Care voltou a dobrar roupas e colocá-las na mala enquanto o viu se agitar atrás de si. Ouvia seus passos, andando de um lado para o outro: sua respiração pesada, seus batimentos cardíacos em um ritmo estranho e o fato de perceber que ele limpava as mãos na calça explicitou o diagnóstico de nervosismo. Se não estivesse se preparando para vê-lo praguejar, com certeza estaria rindo.

— Pois... Pode desfazer tudo! Você me deve um favor desde o começo, se lembra? Pois vou cobrá-lo agora.

A loira revirou os olhos diante do tom irritadiço e fez uma reverência debochada antes de falar. Foi a vez dele de revirar os olhos.

— Pois peça, majestade!

— Você é tão... Debochada!

— Não enrola, Klaus. Direto ao ponto.

— Eu... Eu quero... — deu um pausa. Care viu seu pomo de Adão descer e subir duas vezes antes que ele continuasse — Eu preciso... Preciso.

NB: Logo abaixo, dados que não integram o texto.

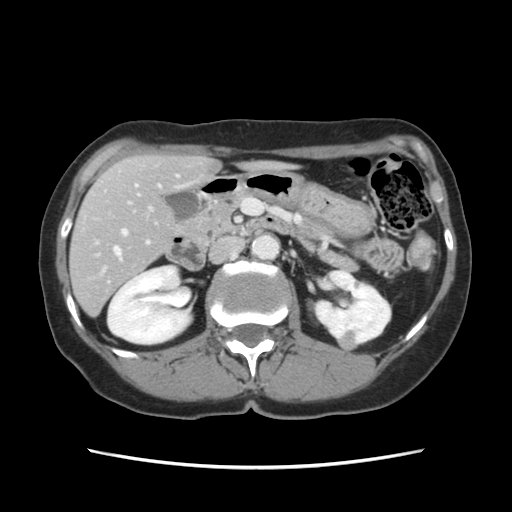
Contrast-enhanced abdominal CT, one axial slice. Slice 56 of 120 in the series (ordered by position). 120 kVp. Intravenous contrast given. Soft-tissue window (W 400 / L 40 HU). 2.5 mm slice thickness. 512 × 512 image matrix, field of view 330 × 330 mm. Case-level facts recorded for this patient, not image findings: patient: female, age 48 years at operation; diagnosis: colorectal cancer liver metastases, imaged before liver resection; multiple liver metastases: no; largest metastasis: 2.5 cm; disease in both lobes: no.
Outlined on this slice (manually delineated by an expert):
- hepatic veins: box from (x=114, y=248) to (x=121, y=258) px
- liver: (x=70, y=155)–(x=217, y=314)
- planned liver remnant (the part of the liver to remain after resection): (x=71, y=155)–(x=217, y=305)
- portal vein (with intrahepatic branches): (x=96, y=175)–(x=178, y=244)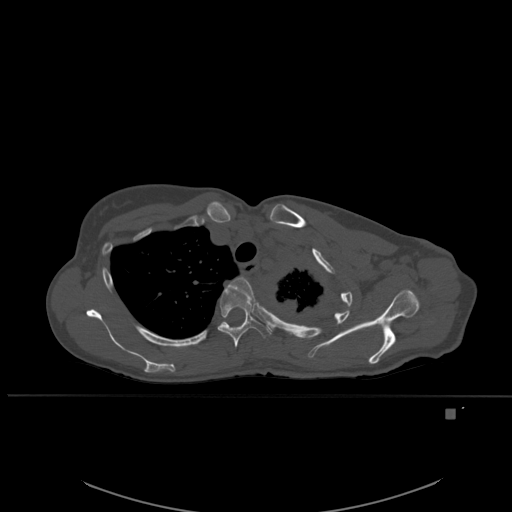
CT including the spine, one axial slice; position 414 of 537 along the scan axis; bone window (W 1800 / L 400 HU); 1.5 mm slice thickness; 512 × 512 image matrix. Female patient, age 45 years. From the clinical record (not read from this slice): primary cancer: lung.
Outlined on this slice (semi-automatic segmentation, software-assisted and operator-edited):
- T3 vertebra: bounding box <228,277,254,304> (left, top, right, bottom; pixels)
- T4 vertebra: <217,288,270,348>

Preciso que fique.

A última parte foi dita num tom baixo e mesmo assim não deixava de ser o elefante do cômodo. Ele tinha usado a oportunidade de pedir algo desde o começo para isso?

Como o silêncio se fez, Klaus sentou-se na cama. Ele passava as mãos sobre o rosto e respirava uma, duas, três vezes de forma profunda. Procurou saber dentro de si que diabos de sensação ruim era aquela que estava sentindo, e só precisou virar-se para Caroline e capturar seu olhar relutante para saber que aquilo era medo. Ela iria deixá-lo, pensava. Com certeza iria.

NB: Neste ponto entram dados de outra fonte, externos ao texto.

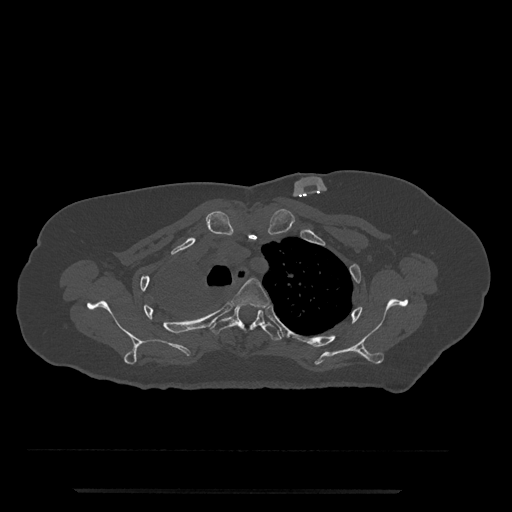
CT including the spine, one axial slice. Slice 608 of 797 in the series (ordered by position). Bone window (W 1800 / L 400 HU). 0.5 mm slice thickness. 512 × 512 image matrix. Patient: female, 51 years. Case-level facts recorded for this patient, not image findings: primary cancer: neuro.
Structures marked on this image (semi-automatically segmented with operator editing):
- T3 vertebra: box from (x=233, y=278) to (x=270, y=309) px
- T4 vertebra: (x=210, y=306)–(x=282, y=341)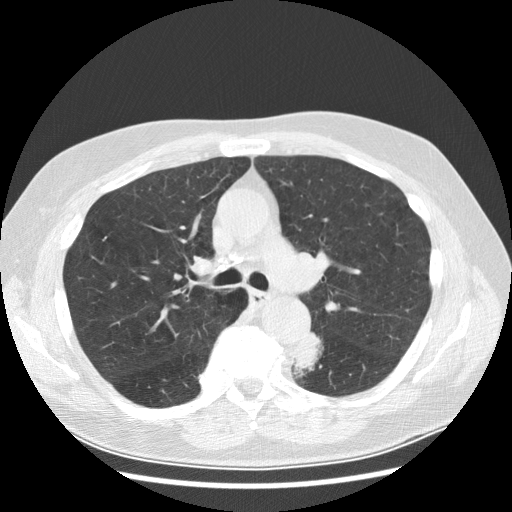
Low-dose screening chest CT, axial slice; first (baseline) screen; lung window (W 1500 / L -600 HU); 120 kVp; slice 98 of 282 in the series. Male, age 70 years at enrolment. Current smoker at enrolment.
• Expert-annotated lung lesion, bounding box (x1, y1, x2, y2) in pixels: (277, 334, 326, 380).
• Reader record for this screening exam (exam-level; its link to the box is not recorded): non-calcified nodule or mass ≥4 mm, left lower lobe, 27 × 16 mm, spiculated (stellate) margins, soft tissue attenuation, pre-existing on the prior screen: yes; interval growth: yes.
• Lung cancer was diagnosed 97 days after this screen: papillary adenocarcinoma, NOS, left lower lobe, moderately differentiated (G2), stage IB (AJCC 6th edition), 35 mm at pathology.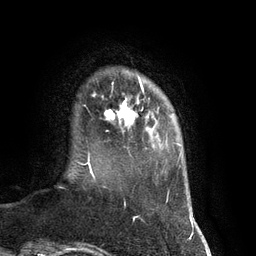
Breast MRI (dynamic contrast-enhanced), one axial slice. Position 15 of 134 along the scan axis. Cropped to one breast. Dynamic contrast-enhanced series, time point 2 of 7 at this slice position (early post-contrast). 3 T. TE 2.8 ms, TR 6.9 ms. 1.2 mm slice thickness. 256 × 256 image matrix, field of view 190 × 190 mm. Female patient.
Outlined on this slice (semi-automatic segmentation, software-assisted and operator-edited):
- enhancing-tissue mask used for the functional tumour volume (all voxels passing the contrast-enhancement thresholds inside the analysis volume; usually the tumour): box from (x=104, y=79) to (x=144, y=125) px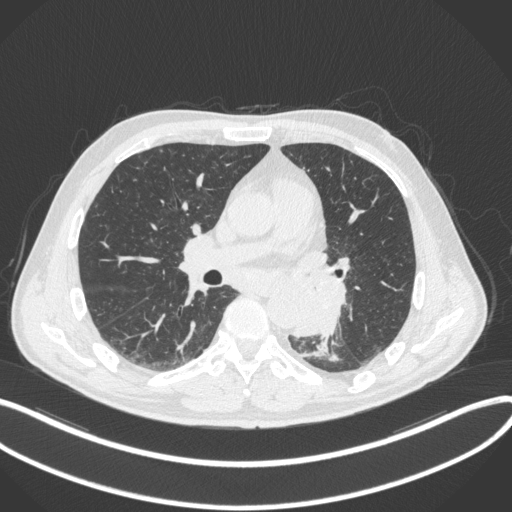
Chest CT, one axial slice; slice 180 of 328 in the series (ordered by position); reconstruction kernel B31f; 120 kVp; lung window (W 1500 / L -600 HU); 1 mm slice thickness; 512 × 512 image matrix, field of view 400 × 400 mm. Patient: male, 59 years. Case-level facts recorded for this patient, not image findings: clinical TNM (as recorded): T2a N2 M0.
Structures marked on this image (bounding box drawn by a radiologist):
- lung tumour (recorded histology: squamous cell carcinoma): bounding box <292,275,349,337> (left, top, right, bottom; pixels)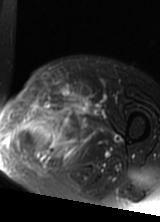
MRI of an extremity soft-tissue mass, one axial slice. Position 45 of 69 along the scan axis. T2-weighted fat-saturated. MR volume resampled by the dataset authors to the PET/CT grid (not the native acquisition matrix). 3.27 mm slice thickness. 160 × 222 image matrix, field of view 156 × 217 mm. Female patient. From the clinical record (not read from this slice): histological type: pleomorphic leiomyosarcoma; grade: high; site of the primary tumour: left thigh.
Annotated regions visible in this slice (expert contour drawn on MRI and transferred to this co-registered scan by the dataset authors):
- gross tumour volume including surrounding oedema: bounding box <16,88,92,162> (left, top, right, bottom; pixels)
- gross tumour volume (mass): <57,114,74,124>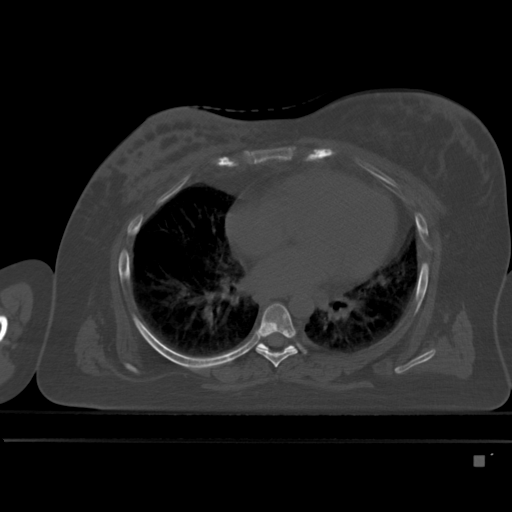
CT including the spine, one axial slice; position 302 of 495 along the scan axis; bone window (W 1800 / L 400 HU); 1.5 mm slice thickness; 512 × 512 image matrix, field of view 404 × 404 mm. Patient: female, 33 years. From the clinical record (not read from this slice): primary cancer: breast.
Outlined on this slice (semi-automatically segmented with operator editing):
- T6 vertebra: bounding box [x1, y1, x2, y2] px = [256, 303, 298, 368]
- T7 vertebra: [257, 343, 296, 350]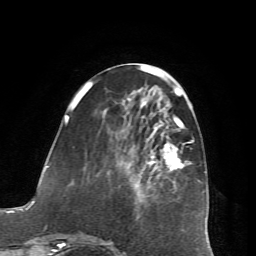
Breast MRI (dynamic contrast-enhanced), one axial slice. Cropped to one breast. Dynamic contrast-enhanced series, time point 2 of 7 at this slice position (early post-contrast). 1.5 T. TE 4.2 ms, TR 8.7 ms. 2.2 mm slice thickness. 256 × 256 image matrix, field of view 180 × 180 mm. Female patient.
Outlined on this slice (semi-automatically segmented with operator editing):
- enhancing-tissue mask used for the functional tumour volume (all voxels passing the contrast-enhancement thresholds inside the analysis volume; usually the tumour): bounding box [x1, y1, x2, y2] px = [65, 115, 190, 174]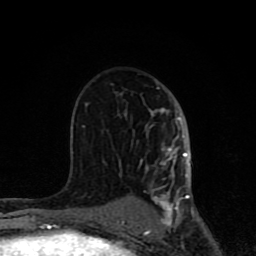
Breast MRI (dynamic contrast-enhanced), one axial slice. Position 47 of 80 along the scan axis. Cropped to one breast. Dynamic contrast-enhanced series, time point 2 of 8 at this slice position (early post-contrast). 1.5 T. TE 4.2 ms, TR 7 ms. 2 mm slice thickness. 256 × 256 image matrix, field of view 155 × 155 mm. Female patient.
Annotated regions visible in this slice (semi-automatic segmentation, software-assisted and operator-edited):
- enhancing-tissue mask used for the functional tumour volume (all voxels passing the contrast-enhancement thresholds inside the analysis volume; usually the tumour): bounding box [x1, y1, x2, y2] px = [62, 87, 195, 231]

Passou novamente as mãos no rosto e depois parou. Ergueu o rosto e lembrou-se que o que pediu estava dentro trato. Ela teria de fazê-lo, certo? Pelo menos por um tempo estipulado teria de atender à solicitação.

Seus pensamentos foram interrompidos pela voz da vampira, que chamava seu nome. Fitou-a, esperando que se colocasse.

— Klaus, não precisa fazer isso. Não precisa se irritar, ou se usar do que te devo para me fazer ficar. Você só precisa demonstrar sentimentos. É só o que precisa fazer. — Care sentou-se a seu lado na cama, baixando o tom de voz de modo que, mesmo que tivesse outra pessoa no local, apenas ele ouviria. — Eu sei que é difícil para você, eu estive aqui, lembra-se? — tocou a têmpora dele — Eu vi, senti, estava lá. Lembro que fiquei uma semana sonhando que estavam me mutilando com um chicote e eu chorava como uma criancinha, pois no sonho eu não era vampira, então ficaria até o fim da minha vida deformada e cheia de marcas. Quando acordei eu pensei que você tinha sorte de não ser marcado. Pensei em cada parte do seu corpo que eu já tinha visto e que não havia deformidade alguma, mas depois me repreendi. Havia sim uma deformidade. Uma marca que nunca te deixou e que o vampirismo não pôde regenerar, aqui. — sua mão desceu do rosto do híbrido até seu peito, perto de onde estava seu coração — Mas sabe, você pode regenerar ele de novo. Hope começou isso por você, mas é você quem tem que terminar.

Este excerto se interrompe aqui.